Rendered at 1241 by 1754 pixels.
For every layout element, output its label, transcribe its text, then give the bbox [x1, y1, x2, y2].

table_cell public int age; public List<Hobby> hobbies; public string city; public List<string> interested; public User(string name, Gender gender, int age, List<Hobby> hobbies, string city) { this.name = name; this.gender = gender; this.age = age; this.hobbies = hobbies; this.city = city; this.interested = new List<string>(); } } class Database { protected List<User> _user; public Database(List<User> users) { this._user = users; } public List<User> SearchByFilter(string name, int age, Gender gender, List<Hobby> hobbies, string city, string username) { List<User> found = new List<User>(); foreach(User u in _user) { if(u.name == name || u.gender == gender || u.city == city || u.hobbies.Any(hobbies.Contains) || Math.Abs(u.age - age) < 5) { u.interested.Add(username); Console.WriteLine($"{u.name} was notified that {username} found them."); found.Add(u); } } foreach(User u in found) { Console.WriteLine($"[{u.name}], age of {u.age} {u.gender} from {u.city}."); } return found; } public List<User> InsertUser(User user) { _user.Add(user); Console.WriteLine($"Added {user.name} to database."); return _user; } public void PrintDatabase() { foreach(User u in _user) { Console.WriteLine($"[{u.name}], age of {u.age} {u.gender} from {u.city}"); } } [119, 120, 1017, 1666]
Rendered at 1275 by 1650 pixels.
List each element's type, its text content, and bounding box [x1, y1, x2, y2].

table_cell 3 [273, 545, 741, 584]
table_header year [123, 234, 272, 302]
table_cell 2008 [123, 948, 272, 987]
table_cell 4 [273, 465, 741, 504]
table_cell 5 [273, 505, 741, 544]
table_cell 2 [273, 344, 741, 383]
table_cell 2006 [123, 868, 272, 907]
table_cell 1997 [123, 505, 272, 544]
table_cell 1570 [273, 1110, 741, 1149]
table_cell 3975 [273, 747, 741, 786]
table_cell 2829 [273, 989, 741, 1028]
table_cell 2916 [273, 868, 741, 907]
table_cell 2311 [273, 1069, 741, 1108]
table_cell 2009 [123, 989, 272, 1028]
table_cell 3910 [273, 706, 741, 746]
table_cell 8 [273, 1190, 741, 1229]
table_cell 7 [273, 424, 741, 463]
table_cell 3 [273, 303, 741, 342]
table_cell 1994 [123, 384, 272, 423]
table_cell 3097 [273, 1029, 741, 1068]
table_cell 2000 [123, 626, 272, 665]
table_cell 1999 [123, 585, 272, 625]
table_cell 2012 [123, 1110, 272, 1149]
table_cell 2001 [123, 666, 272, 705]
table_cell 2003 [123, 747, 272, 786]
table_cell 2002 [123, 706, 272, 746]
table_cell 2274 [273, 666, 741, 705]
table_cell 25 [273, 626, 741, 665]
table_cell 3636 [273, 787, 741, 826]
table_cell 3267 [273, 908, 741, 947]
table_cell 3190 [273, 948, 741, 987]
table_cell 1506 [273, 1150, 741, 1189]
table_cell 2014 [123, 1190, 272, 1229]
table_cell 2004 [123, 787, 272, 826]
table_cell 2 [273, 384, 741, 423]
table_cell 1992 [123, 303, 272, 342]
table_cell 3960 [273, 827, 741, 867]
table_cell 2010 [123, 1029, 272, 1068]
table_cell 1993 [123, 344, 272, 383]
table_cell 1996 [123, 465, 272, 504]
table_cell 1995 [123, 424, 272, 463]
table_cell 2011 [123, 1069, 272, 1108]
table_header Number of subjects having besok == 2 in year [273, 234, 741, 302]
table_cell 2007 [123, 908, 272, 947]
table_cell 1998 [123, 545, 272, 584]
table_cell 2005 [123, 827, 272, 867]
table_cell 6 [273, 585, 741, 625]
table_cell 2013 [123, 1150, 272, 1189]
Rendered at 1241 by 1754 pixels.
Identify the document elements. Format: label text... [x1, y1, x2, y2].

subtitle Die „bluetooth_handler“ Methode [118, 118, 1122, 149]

**What to do:** Extract every line of the material above verbatim, keeping the original order and leaving nothing out.

**Output for this exercise:**
Rendered at 1241 by 1754 pixels.
For every layout element, output its label, transcribe its text, then give the bbox [x1, y1, x2, y2].

table_cell public int age; public List<Hobby> hobbies; public string city; public List<string> interested; public User(string name, Gender gender, int age, List<Hobby> hobbies, string city) { this.name = name; this.gender = gender; this.age = age; this.hobbies = hobbies; this.city = city; this.interested = new List<string>(); } } class Database { protected List<User> _user; public Database(List<User> users) { this._user = users; } public List<User> SearchByFilter(string name, int age, Gender gender, List<Hobby> hobbies, string city, string username) { List<User> found = new List<User>(); foreach(User u in _user) { if(u.name == name || u.gender == gender || u.city == city || u.hobbies.Any(hobbies.Contains) || Math.Abs(u.age - age) < 5) { u.interested.Add(username); Console.WriteLine($"{u.name} was notified that {username} found them."); found.Add(u); } } foreach(User u in found) { Console.WriteLine($"[{u.name}], age of {u.age} {u.gender} from {u.city}."); } return found; } public List<User> InsertUser(User user) { _user.Add(user); Console.WriteLine($"Added {user.name} to database."); return _user; } public void PrintDatabase() { foreach(User u in _user) { Console.WriteLine($"[{u.name}], age of {u.age} {u.gender} from {u.city}"); } } [119, 120, 1017, 1666]
Rendered at 1275 by 1650 pixels.
List each element's type, its text content, and bounding box [x1, y1, x2, y2].

table_cell 3 [273, 545, 741, 584]
table_header year [123, 234, 272, 302]
table_cell 2008 [123, 948, 272, 987]
table_cell 4 [273, 465, 741, 504]
table_cell 5 [273, 505, 741, 544]
table_cell 2 [273, 344, 741, 383]
table_cell 2006 [123, 868, 272, 907]
table_cell 1997 [123, 505, 272, 544]
table_cell 1570 [273, 1110, 741, 1149]
table_cell 3975 [273, 747, 741, 786]
table_cell 2829 [273, 989, 741, 1028]
table_cell 2916 [273, 868, 741, 907]
table_cell 2311 [273, 1069, 741, 1108]
table_cell 2009 [123, 989, 272, 1028]
table_cell 3910 [273, 706, 741, 746]
table_cell 8 [273, 1190, 741, 1229]
table_cell 7 [273, 424, 741, 463]
table_cell 3 [273, 303, 741, 342]
table_cell 1994 [123, 384, 272, 423]
table_cell 3097 [273, 1029, 741, 1068]
table_cell 2000 [123, 626, 272, 665]
table_cell 1999 [123, 585, 272, 625]
table_cell 2012 [123, 1110, 272, 1149]
table_cell 2001 [123, 666, 272, 705]
table_cell 2003 [123, 747, 272, 786]
table_cell 2002 [123, 706, 272, 746]
table_cell 2274 [273, 666, 741, 705]
table_cell 25 [273, 626, 741, 665]
table_cell 3636 [273, 787, 741, 826]
table_cell 3267 [273, 908, 741, 947]
table_cell 3190 [273, 948, 741, 987]
table_cell 1506 [273, 1150, 741, 1189]
table_cell 2014 [123, 1190, 272, 1229]
table_cell 2004 [123, 787, 272, 826]
table_cell 2 [273, 384, 741, 423]
table_cell 1992 [123, 303, 272, 342]
table_cell 3960 [273, 827, 741, 867]
table_cell 2010 [123, 1029, 272, 1068]
table_cell 1993 [123, 344, 272, 383]
table_cell 1996 [123, 465, 272, 504]
table_cell 1995 [123, 424, 272, 463]
table_cell 2011 [123, 1069, 272, 1108]
table_header Number of subjects having besok == 2 in year [273, 234, 741, 302]
table_cell 2007 [123, 908, 272, 947]
table_cell 1998 [123, 545, 272, 584]
table_cell 2005 [123, 827, 272, 867]
table_cell 6 [273, 585, 741, 625]
table_cell 2013 [123, 1150, 272, 1189]
Rendered at 1241 by 1754 pixels.
Identify the document elements. Format: label text... [x1, y1, x2, y2].

subtitle Die „bluetooth_handler“ Methode [118, 118, 1122, 149]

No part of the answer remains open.